This homework uses the modified Parental HIV data set found in Canvas under this assignment. Use this template qmd file.

Part 1: Exploring Imputation Techniques

  1. Identify the amount of missing in the entire data set.
  2. Identify the amount of missing in the 2 Parental bonding and 10 Brief Symptom Inventory scales.
  3. Explore and describe bivariate missing patterns between the parental overprotection subscale and a different scale variable.
  4. Single impute parent_overprotection using the hotdeck(dataset, variable = "var") function in VIM. See vignette("donorImp") for more information.
  5. Multiply impute parent_overprotection using a non-mice based imputation method of your choice that has a random component to it.
    1. Calculate the point estimate \(Q\) and the variance \(U\) from each imputation.
    2. Pool estimates
  6. Comparison of Estimates. Create a summary table and plot containing the point estiamte and 95% CI parental overprotection variable under a) complete case, b) single imputation done in #4, and c) multiple imputation done in #5. Summarize your findings.

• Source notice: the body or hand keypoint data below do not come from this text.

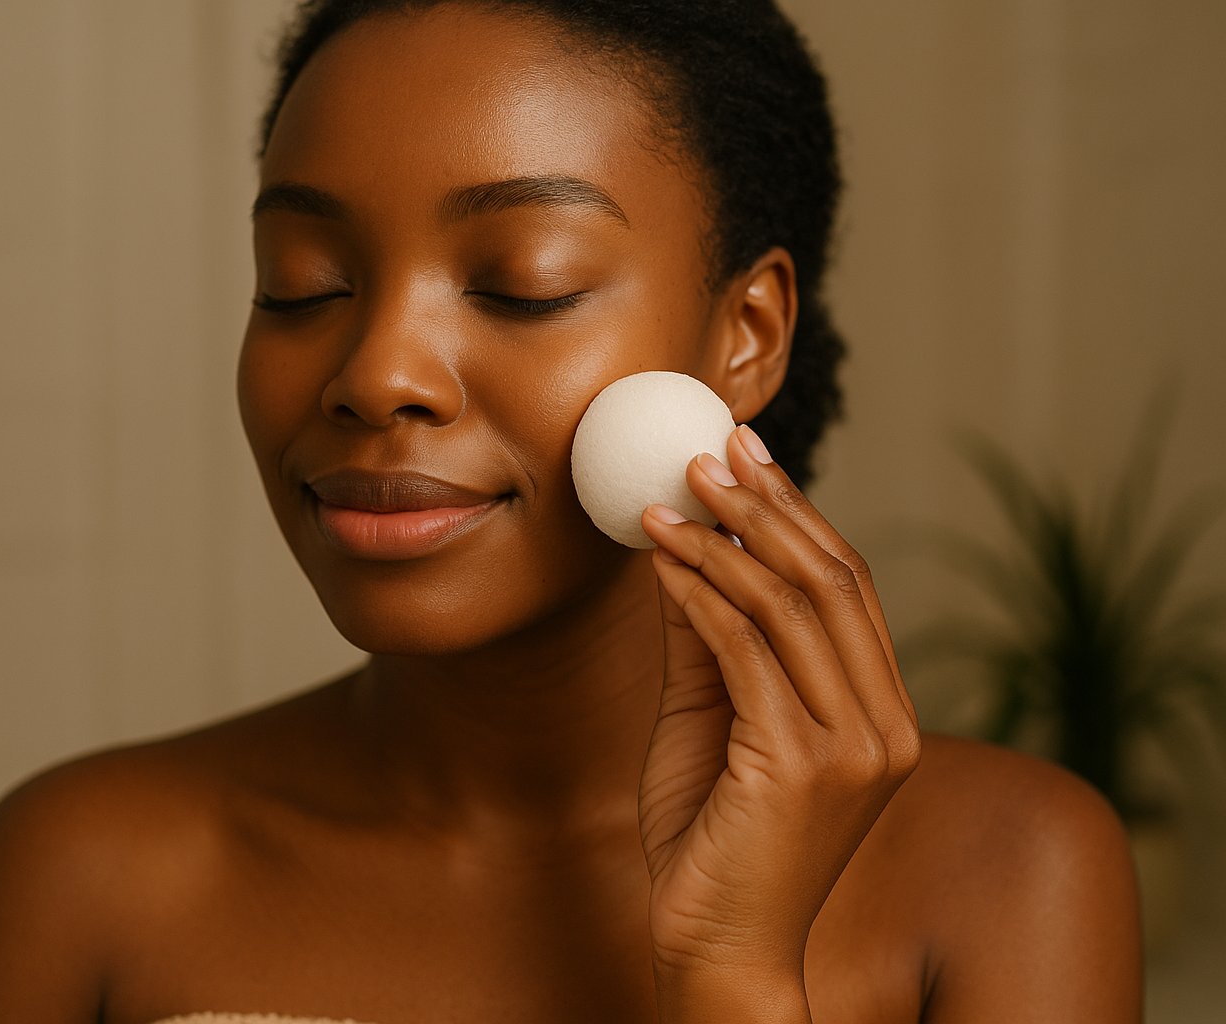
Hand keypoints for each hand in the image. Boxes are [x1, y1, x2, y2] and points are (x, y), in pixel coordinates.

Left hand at [636, 424, 920, 1022]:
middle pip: (835, 581)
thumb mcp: (711, 720)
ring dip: (725, 538)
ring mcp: (852, 747)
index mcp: (881, 714)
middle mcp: (883, 726)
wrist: (717, 947)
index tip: (747, 457)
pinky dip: (702, 593)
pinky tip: (662, 559)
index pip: (850, 588)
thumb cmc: (713, 840)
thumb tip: (685, 547)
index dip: (798, 514)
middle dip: (767, 506)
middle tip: (708, 452)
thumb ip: (708, 641)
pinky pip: (747, 650)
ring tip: (669, 496)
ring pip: (794, 605)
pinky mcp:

Part 2: Multiple Imputation using Chained Equations

  1. Build an better imputation model for parental_overprotection. Do this by imputing the pb01-pb25, then recreate the parental_overprotection scale post-imputation. “Talk me” through your process.
    1. Explore missing data patterns in other (non-scale) variables before you build your model. Not all variables should be considered in the imputation models but be sure to include gender and hookey. Use tables and plots but ensure all output is discussed and don’t create output that won’t be discussed.
    2. Multiply impute this data set between \(m=5\) and \(m=10\) times using MICE. Make sure the imputation models used for each variable are showing in your final output. Adjust any that may not make sense for their variable type.
    3. Update the summary table and plot from Part I and compare how your new model did compared to the others.
  2. After controlling for other measures, what is the effect of gender on the odds a student will skip school? Adjust the model for fit or stability as needed. Report your results in a nice table and/or plot.
    1. Fit this model on the complete cases (no imputation).
    2. Fit this model on the multiply imputed data sets from the prior problem, report the pooled estimates and intervals.
    3. Interpret the effect of gender on playing hookey. Did it change from the complete case model?
    4. Create a plot to compare the results for all coefficients in the model.
    5. What are the biggest differences you notice? Would the inference/interpretation of the effect of any covariate on the odds of a student skipping school change depending on what model you use?